Polizeisprecher: Solche Verschmutzungen werden tagtäglich gemeldet

Es habe sich bei der Spur auch gar nicht um Öl, sondern um „eine andere Substanz“ gehandelt. Diese kann die Polizei auf Nachfrage nicht eindeutig benennen. Derlei Verschmutzungen, ob durch Öl, Bremsflüssigkeit oder verunreinigtes Wasser, das zum Beispiel von einem Kieslaster fließe, würden aber „tagtäglich im ganzen Präsidiumsgebiet“ gemeldet. Seit eine Motorradzeitschrift das Thema aufgegriffen habe, würde vermehrt über vermeintlich mutwillig gelegte Ölspuren diskutiert. Der Polizeisprecher sagt: „Dann recherchiere ich diese Einsätze und stelle fest, dass es gemeine Ölspuren oder Verunreinigungen sind, die nicht den Schluss zulassen, dass etwas vorsätzlich aufgebracht worden ist.“

Junger Motorradfahrer berichtet von Laserpointer und Kies

Der junge Mann, der den Facebook-Post abgesetzt hat, zweifelt an dieser Version. Er wohnt ihn Schnait und bezeichnet sich als „leidenschaftlicher Motorradfahrer“. Sein Vorwurf: Über die Jahre seien die Aktionen der Anwohner in der Weinstraße immer extremer geworden. „Wir wurden schon aus Autos heraus mit Laserpointer geblendet, in den Kurven lag zufälligerweise Kies in großen Mengen.“ Er habe mit seinem Beitrag aber keine „Hetze“ gegen die Anwohner lostreten wollen.

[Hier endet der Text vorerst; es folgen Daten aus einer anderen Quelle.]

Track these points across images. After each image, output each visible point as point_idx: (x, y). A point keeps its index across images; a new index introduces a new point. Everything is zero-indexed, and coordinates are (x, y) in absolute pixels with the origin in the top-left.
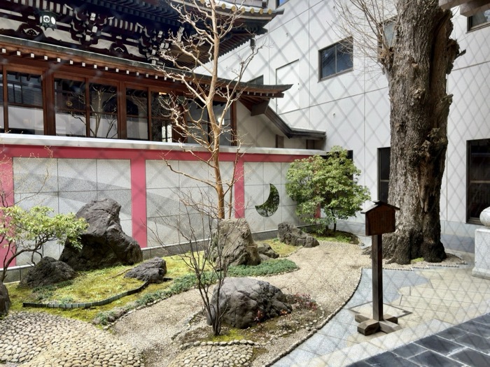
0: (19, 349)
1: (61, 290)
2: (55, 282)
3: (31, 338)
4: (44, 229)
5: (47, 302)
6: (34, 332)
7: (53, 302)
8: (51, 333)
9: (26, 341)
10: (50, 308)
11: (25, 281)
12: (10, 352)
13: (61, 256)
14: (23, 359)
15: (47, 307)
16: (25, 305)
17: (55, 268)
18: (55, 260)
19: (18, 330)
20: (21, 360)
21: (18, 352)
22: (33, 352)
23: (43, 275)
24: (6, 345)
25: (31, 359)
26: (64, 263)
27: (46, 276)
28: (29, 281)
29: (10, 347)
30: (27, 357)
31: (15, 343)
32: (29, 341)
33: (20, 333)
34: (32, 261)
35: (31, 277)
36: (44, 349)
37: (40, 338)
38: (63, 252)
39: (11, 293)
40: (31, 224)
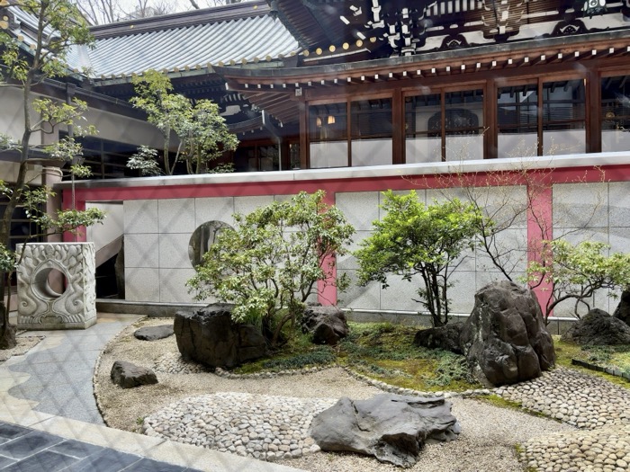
0: (576, 412)
1: (621, 355)
2: (610, 344)
3: (589, 403)
4: (600, 270)
5: (604, 365)
6: (594, 397)
7: (612, 367)
8: (617, 405)
9: (584, 404)
10: (609, 374)
11: (569, 335)
12: (565, 411)
13: (616, 312)
14: (583, 424)
15: (606, 371)
16: (575, 363)
17: (609, 325)
18: (608, 315)
19: (572, 389)
20: (580, 425)
21: (575, 414)
22: (594, 420)
23: (592, 331)
24: (560, 402)
25: (594, 428)
26: (622, 322)
27: (597, 333)
28: (575, 335)
29: (565, 405)
30: (588, 424)
31: (570, 402)
32: (588, 405)
33: (576, 392)
34: (576, 313)
35: (577, 331)
36: (610, 421)
37: (603, 407)
38: (619, 307)
39: (556, 346)
40: (583, 262)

Viele der Menschen, die am Ortsausgang von Schnait an der kurvenreichen Strecke wohnen, kämpfen schon seit 20 Jahren gegen den Verkehrslärm insbesondere durch Motorradfahrer. Erst im vergangenen Jahr hat eine Bürgerinitiative Tempo 30 auf der Weinstraße gefordert – ohne Erfolg. Auf der Kreisstraße seien die Voraussetzungen dafür nicht gegeben, hieß es damals.

Anwohner Christof Oesterle: „Gestern war hier der Traubenvollernter unterwegs“

Den Vorwurf, dass die Anwohner auch vor Straftaten nicht zurückschreckten, weist Christof Oesterle aber entschieden zurück. Der GOL-Gemeinderat wohnt an der Weinstraße und kennt die Mitglieder der Bürgerinitiative gegen den Lärm gut. Er sagt: „Mit Sicherheit niemand, der in dieser Initiative dabei ist, würde so etwas machen.“

Seine Vermutung, was hinter der Spur steckt, ist eine andere, ziemlich plausible und wenig spektakuläre: „Gestern war hier der Traubenvollernter unterwegs. Wenn der da runterfährt und bremst, läuft immer wieder Traubensaft raus.“

Hat es in der Weinstraße einen lebensgefährlichen Ölspur-Anschlag auf Motorradfahrer gegeben? Das legt ein Facebook-Beitrag in der größten Weinstädter Gruppe des sozialen Netzwerks nahe. Die Empörung ist groß, lärmgeplagte Anwohner geraten als Tatverdächtige ins Visier. Doch die Polizei sagt: Es ist nichts dran, es war kein Öl und keine Absicht. Am Ende könnte es sich um die harmlose Traubensaft-Spur eines Vollernters aus den Weinbergen gehandelt haben.